» **Work task 1**
In the pneumatic wolf thread, what does RoxyBlue suggest using as the base for the wolf?
» **Work task 2**
Update the part of the pneumatic wolf thread that opens with the words containing "Here's a meaner-looking" and closes with "a taxidermy form.", putting "foam mannequin" in place of "taxidermy form".
» **Work task 3**
What comes next in the pneumatic wolf thread? Continue it from where it stops.

» **Passage shown**
*****

# Pneumatic wolf



## thefireguy (Aug 11, 2008)

I plan on making a pneumatic wolf that will launch out of the darkness this year and need some help.

I need to find a wolf. Or a something that looks mean enough to scare the TOT's. Any help in locating one or a not too complex design would be much appreciated.

Thanks


----------



## RoxyBlue (Oct 6, 2008)

What about using something like a coyote decoy as your wolf base?

http://www.cabelas.com/catalog/prod...mc_id=58000000000493075&WT.z_mc_id1=154888223

Here's a meaner-looking one:

http://www.yardlover.com/3-d-lifelike-coyote-decoy?gclid=CLPwpuaU_akCFeVx5QodakTO1Q


----------



## Allen H (Feb 13, 2010)

I love the coyote decoys, I had never seen those. I normally turn to a taxidermy form.

*****

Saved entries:
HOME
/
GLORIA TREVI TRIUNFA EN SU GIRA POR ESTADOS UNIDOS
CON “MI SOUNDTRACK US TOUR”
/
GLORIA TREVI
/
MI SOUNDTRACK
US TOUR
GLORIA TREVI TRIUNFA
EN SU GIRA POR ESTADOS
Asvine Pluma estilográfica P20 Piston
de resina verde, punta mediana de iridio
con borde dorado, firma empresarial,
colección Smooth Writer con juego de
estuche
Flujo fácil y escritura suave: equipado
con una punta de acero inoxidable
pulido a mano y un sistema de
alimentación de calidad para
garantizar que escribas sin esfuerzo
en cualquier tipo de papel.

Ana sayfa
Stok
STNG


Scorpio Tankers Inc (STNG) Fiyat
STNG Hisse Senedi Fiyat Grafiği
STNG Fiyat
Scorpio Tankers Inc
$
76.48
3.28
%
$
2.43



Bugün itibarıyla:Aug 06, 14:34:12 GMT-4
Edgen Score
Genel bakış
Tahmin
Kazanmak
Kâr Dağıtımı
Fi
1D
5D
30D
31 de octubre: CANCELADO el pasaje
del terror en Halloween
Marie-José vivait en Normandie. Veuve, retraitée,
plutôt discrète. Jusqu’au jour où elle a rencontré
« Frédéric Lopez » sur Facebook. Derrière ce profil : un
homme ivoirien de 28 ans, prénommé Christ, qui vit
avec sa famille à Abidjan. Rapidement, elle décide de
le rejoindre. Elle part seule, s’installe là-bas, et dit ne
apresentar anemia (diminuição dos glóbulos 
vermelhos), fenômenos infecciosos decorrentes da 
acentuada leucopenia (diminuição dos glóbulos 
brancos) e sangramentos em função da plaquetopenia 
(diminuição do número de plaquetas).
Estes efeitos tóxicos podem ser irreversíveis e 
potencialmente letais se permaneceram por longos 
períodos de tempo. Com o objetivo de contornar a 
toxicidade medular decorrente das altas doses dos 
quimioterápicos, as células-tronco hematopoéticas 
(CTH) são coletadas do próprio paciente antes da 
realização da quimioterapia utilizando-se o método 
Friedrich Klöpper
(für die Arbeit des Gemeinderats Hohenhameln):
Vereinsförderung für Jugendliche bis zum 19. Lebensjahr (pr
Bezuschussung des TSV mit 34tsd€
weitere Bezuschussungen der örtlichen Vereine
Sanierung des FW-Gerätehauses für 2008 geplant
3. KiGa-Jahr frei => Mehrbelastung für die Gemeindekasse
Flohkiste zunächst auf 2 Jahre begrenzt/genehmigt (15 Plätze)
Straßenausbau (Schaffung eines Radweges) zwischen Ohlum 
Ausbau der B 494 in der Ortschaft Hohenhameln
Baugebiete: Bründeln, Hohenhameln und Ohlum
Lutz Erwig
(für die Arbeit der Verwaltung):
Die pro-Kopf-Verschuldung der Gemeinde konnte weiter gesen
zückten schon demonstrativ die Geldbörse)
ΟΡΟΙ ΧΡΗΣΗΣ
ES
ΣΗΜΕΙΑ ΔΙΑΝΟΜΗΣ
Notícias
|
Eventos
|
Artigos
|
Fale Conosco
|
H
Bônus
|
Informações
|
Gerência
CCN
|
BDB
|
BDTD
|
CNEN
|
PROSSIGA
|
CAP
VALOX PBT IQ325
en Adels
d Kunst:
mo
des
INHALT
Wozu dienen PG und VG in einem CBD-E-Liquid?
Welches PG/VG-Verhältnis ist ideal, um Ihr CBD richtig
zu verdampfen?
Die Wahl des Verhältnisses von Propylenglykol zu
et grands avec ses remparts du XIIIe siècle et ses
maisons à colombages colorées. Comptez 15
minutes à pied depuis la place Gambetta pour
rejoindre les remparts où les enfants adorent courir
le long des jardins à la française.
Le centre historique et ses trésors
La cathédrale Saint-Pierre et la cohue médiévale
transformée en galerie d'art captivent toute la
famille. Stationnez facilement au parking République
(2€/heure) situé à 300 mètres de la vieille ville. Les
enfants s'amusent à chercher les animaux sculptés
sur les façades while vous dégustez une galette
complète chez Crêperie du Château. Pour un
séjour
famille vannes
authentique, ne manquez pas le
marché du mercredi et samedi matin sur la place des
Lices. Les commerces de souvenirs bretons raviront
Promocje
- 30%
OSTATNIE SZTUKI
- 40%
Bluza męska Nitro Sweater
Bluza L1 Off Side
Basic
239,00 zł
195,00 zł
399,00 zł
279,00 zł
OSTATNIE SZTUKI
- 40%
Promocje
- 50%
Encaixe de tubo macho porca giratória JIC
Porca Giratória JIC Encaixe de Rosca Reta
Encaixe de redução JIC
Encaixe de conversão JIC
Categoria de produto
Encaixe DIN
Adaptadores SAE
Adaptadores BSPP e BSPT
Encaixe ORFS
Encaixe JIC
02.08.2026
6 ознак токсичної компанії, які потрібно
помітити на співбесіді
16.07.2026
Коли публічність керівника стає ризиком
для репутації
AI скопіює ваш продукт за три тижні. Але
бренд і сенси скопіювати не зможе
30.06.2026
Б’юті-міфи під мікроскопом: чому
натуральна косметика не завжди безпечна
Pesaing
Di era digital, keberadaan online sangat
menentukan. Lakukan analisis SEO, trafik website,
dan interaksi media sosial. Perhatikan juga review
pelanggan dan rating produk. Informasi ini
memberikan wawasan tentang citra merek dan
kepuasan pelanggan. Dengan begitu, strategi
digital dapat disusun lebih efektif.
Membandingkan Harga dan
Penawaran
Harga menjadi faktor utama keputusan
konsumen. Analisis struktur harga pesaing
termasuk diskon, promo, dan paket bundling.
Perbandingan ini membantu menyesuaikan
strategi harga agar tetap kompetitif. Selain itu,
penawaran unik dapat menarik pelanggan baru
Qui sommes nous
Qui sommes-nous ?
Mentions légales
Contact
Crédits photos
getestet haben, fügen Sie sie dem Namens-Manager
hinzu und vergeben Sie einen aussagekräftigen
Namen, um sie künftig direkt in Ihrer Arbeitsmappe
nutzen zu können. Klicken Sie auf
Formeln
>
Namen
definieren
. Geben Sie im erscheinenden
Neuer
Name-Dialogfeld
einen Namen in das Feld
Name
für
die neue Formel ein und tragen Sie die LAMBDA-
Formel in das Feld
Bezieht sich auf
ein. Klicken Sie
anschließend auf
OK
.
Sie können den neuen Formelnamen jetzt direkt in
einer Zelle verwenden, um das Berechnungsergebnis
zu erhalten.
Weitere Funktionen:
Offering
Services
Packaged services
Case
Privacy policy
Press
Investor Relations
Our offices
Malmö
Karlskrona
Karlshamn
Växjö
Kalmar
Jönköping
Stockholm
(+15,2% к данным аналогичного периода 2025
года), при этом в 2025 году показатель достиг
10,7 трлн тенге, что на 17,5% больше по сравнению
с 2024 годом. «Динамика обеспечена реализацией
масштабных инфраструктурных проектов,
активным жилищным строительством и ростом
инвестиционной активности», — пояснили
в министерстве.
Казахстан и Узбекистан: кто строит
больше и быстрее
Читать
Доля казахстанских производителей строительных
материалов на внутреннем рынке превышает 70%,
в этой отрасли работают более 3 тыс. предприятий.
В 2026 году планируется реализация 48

*****

» **Output 1**
A coyote decoy.

» **Output 2**
Here's a meaner-looking one:

http://www.yardlover.com/3-d-lifelike-coyote-decoy?gclid=CLPwpuaU_akCFeVx5QodakTO1Q


----------



## Allen H (Feb 13, 2010)

I love the coyote decoys, I had never seen those. I normally turn to a foam mannequin.

» **Output 3**
http://www.vandykestaxidermy.com/CY-603-P2376C1043.aspx 
there is a leaping coyote
but Im partial to Wolves!
http://www.vandykestaxidermy.com/WLF-603-P2326C1084.aspx


----------



## thefireguy (Aug 11, 2008)

Thanks for the posts. I love the attacking wolf one. I wonder how difficult it would be to finish it?


----------



## RoxyBlue (Oct 6, 2008)

Van ***** is the coolest site - we get eyes for props from them, and you can't beat them when it comes to realistic forms.

Fireguy, are you looking to make a "real" wolf or might you be considering a corpsed one?


----------



## Allen H (Feb 13, 2010)

Its actually pretty easy to finish them out. Like Roxy said buy the eyes from vavdykes, they also have teeth and tounge sets. 
I normally just glue fake fur to them (mind the grain) and then shave in muscle detals and areas like the face which are meant to have shorter hair. 
I normally airbrush a bit to accentuate the forms but thats not necessary.


----------



## thefireguy (Aug 11, 2008)

I'm trying to finish out a full wolf form not corpsing. I've looked at the site you guys plugged. They got some great stuff. I'm putting together a list of supplies right now. Thanks for your continued input.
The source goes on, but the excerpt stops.